About the Company
Formed in 2006, the primary officers of Seahorse Coastal are Jason Fleming and Janelle Reynolds-Fleming.
Jason Fleming
received his PhD in Mechanical Engineering from North Carolina State
University in 2002. For his research, he developed a new finite
volume code in C++ to simulate the biological reaction and turbulent heat and
mass transfer inside an anaerobic reactor. His dissertation was entitled
Novel Simulation of Anaerobic Digestion Using Computational Fluid
Dynamics. During the latter part of his PhD program, Jason began working
with the Advanced Circulation and Storm Surge model (ADCIRC), a Continuous Galerkin finite element
model for the shallow water equations. Since that time, Jason has worked on
every part of the ADCIRC code as the development coordinator for ADCIRC. In
addition, Jason has been the Lead Developer for the ADCIRC Surge Guidance
System (ASGS, formerly known as the Lake Pontchartrain Forecast System) since
the project's inception in 2006. The ASGS is a software package that uses
ADCIRC and thousands of supercomputer CPUs to generate storm surge guidance in
real time for approaching hurricanes. In 2009, Jason also became the inter-site
liasion for the regional teams that each produce storm surge guidance for their
agencies from the ASGS. His full CV is available on request.

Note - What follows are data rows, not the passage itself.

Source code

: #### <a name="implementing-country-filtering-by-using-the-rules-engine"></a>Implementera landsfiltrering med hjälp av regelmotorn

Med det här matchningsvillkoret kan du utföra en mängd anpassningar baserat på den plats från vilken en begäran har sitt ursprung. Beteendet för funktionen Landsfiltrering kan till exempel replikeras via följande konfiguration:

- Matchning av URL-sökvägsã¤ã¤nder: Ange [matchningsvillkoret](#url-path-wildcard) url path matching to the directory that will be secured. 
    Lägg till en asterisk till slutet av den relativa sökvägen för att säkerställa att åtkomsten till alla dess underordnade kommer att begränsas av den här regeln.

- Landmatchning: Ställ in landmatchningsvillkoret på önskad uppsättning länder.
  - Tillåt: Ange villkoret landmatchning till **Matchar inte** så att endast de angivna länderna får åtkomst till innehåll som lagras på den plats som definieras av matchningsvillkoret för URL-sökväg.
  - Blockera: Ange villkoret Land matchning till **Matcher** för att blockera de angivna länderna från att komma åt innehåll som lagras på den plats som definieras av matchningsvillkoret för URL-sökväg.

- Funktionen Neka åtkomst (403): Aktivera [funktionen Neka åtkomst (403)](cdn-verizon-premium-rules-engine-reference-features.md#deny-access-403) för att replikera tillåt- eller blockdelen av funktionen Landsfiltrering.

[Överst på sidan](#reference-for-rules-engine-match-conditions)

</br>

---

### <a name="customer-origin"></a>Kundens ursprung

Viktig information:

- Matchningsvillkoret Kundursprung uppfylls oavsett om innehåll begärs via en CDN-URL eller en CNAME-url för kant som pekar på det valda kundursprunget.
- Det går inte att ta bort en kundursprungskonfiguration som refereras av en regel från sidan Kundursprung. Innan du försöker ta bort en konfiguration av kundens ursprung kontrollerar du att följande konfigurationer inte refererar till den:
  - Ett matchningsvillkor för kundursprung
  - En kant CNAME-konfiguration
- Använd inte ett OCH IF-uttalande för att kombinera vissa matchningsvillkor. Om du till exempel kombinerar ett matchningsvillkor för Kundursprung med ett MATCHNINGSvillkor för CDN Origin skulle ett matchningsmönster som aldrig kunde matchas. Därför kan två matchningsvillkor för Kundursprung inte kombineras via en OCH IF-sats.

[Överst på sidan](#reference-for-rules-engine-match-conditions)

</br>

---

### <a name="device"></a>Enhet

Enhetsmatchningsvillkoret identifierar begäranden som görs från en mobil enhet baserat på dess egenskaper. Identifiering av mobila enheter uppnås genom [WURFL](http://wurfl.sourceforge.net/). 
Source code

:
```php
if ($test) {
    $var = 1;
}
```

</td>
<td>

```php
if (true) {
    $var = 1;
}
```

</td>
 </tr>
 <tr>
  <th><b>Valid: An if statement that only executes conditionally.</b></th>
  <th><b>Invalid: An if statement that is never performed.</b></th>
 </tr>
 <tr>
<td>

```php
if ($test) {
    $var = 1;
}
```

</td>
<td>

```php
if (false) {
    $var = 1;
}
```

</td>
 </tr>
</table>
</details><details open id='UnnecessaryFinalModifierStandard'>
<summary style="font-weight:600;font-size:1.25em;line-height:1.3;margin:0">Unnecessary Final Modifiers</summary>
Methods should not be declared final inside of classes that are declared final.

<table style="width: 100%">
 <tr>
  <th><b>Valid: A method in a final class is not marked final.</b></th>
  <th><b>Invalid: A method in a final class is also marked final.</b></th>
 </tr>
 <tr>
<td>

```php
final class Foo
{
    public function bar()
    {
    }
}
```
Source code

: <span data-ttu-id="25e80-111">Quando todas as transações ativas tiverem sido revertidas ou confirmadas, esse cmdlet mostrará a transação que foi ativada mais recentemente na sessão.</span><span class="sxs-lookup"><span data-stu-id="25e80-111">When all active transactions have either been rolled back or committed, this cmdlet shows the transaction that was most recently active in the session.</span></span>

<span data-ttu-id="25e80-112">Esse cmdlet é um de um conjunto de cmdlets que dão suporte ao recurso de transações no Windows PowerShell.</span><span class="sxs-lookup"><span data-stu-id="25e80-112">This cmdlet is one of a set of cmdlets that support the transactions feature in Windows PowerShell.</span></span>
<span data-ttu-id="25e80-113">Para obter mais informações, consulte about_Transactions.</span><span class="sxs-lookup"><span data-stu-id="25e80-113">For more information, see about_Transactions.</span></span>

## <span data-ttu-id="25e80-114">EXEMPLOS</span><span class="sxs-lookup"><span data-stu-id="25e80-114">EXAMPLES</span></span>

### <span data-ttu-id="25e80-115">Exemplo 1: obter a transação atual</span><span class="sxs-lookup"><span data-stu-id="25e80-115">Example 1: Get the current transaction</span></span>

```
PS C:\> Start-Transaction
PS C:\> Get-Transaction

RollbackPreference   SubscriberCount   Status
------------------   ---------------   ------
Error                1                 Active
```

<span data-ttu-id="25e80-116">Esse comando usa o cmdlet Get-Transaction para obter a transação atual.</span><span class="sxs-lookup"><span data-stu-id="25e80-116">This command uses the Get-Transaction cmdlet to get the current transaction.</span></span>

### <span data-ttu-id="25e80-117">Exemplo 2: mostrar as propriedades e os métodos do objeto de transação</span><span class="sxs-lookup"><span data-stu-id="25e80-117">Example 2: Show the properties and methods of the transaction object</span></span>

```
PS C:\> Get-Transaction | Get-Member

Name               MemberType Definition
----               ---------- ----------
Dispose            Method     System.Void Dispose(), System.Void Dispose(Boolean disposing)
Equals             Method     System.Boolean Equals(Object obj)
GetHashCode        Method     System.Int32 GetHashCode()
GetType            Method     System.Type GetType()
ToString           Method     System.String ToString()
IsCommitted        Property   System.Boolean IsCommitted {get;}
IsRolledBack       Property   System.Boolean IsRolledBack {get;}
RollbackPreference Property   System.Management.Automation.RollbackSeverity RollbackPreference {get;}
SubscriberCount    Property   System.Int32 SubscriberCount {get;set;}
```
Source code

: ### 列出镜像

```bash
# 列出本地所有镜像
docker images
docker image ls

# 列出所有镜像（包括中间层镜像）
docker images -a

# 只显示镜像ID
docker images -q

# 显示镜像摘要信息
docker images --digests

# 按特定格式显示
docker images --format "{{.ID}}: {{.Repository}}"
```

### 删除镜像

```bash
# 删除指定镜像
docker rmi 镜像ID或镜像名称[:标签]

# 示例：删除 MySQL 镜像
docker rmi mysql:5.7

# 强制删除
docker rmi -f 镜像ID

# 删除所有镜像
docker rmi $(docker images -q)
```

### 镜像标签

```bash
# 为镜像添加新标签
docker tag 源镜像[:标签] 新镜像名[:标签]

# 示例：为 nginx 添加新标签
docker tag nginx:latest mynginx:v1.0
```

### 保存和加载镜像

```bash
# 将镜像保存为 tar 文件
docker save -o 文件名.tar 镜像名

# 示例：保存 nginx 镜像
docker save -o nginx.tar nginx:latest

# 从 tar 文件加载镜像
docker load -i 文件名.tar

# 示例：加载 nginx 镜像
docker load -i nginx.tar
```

Janelle Reynolds-Fleming, PhD
is a physical/biological oceanographer, specializing in open-ended analysis of
coastal physics data as well as oceanographic instrument development. She holds
a BA in Mathematics from Wesleyan College, an MS in Mathematics from Texas A&M
University, and a PhD in Marine Science from the University of North
Carolina-Chapel Hill.
For her doctoral work as an EPA STAR Fellow at UNC-CH's Institute
of Marine Sciences, she designed, deployed, and refined an autonomous estuarine
hydrographic profiler that captured high frequency dynamics of the dissolved
oxygen profile in a shallow, logoonal estuary with a level of detail that was
unprecedented at the time. She incorporated those results into an EFDC model of
the Neuse River estuary to further examine those dynamics by introducing
perturbations via the model. Her work preceded a paradigm shift in the
scientifically accepted explanation for the root cause of fish kills in the
Neuse River Estuary. Janelle has deployed and/or analyzed data from Acoustic
Doppler Current Profilers (ADCPs) and CTDs in North Carolina, Florida, South
Africa, Japan and New Zealand using standard time series analysis as well as
wavelet analysis. Furthermore, in her capacity as Outreach officer for Seahorse
Coastal, Janelle was the North Carolina Regional Coordinator in 2007 and 2008
for the National Ocean Sciences Bowl, a marine science competition sponsored by
the Consortium for Ocean
Leadership. A full CV is available on request.